= What you have to do =
Please rewrite every one of the rows, substituting "processed" for "developed" and leaving everything else unchanged. Omit the pictures from your answer.

= Data shown =
......

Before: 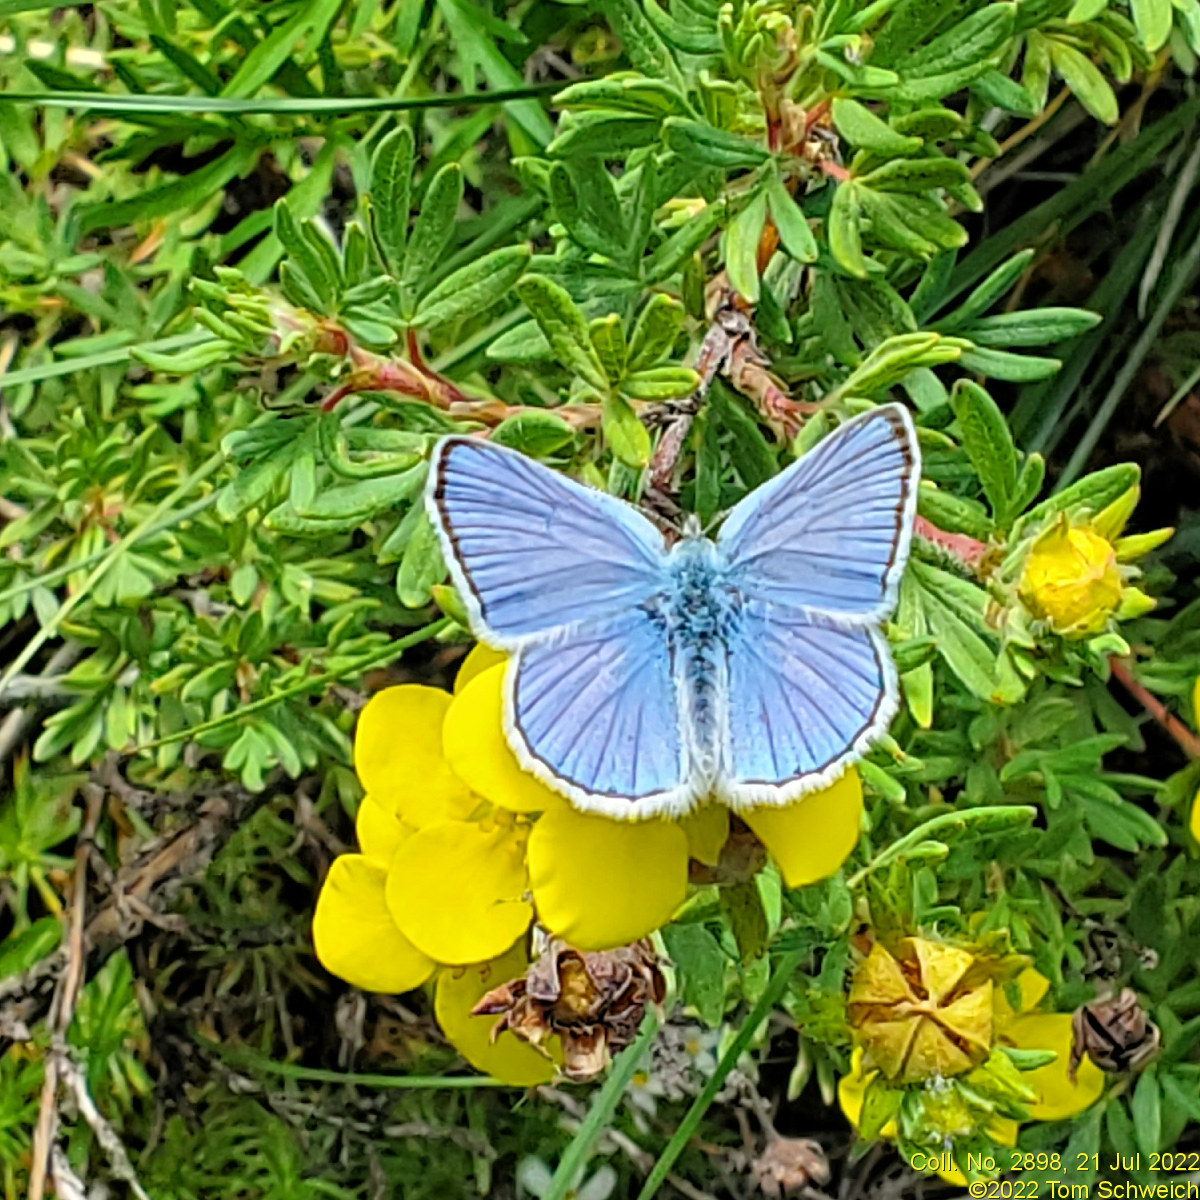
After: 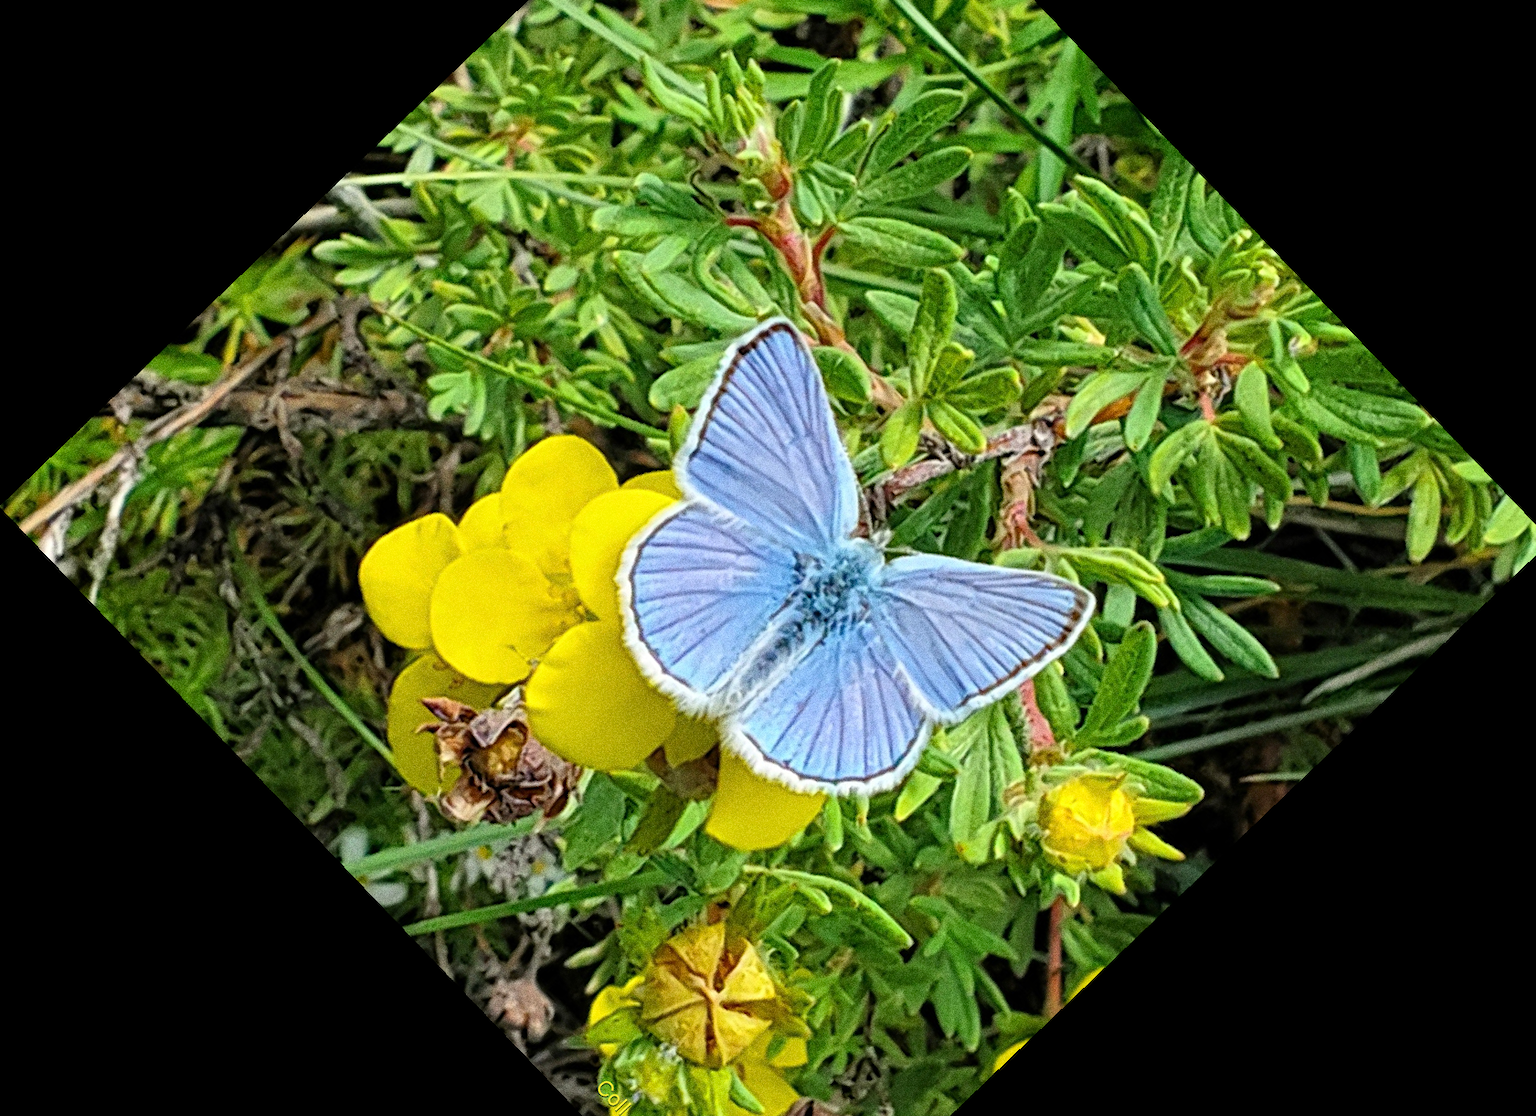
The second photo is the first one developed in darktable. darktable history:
grain: coarseness 0.09 ISO, strength 40%
crop and rotate: angle -46.26°, top 16.234%, right 0.912%, bottom 11.704%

......

= Exercise result =
Before: 
After: 
The second photo is the first one processed in darktable. darktable history:
grain: coarseness 0.09 ISO, strength 40%
crop and rotate: angle -46.26°, top 16.234%, right 0.912%, bottom 11.704%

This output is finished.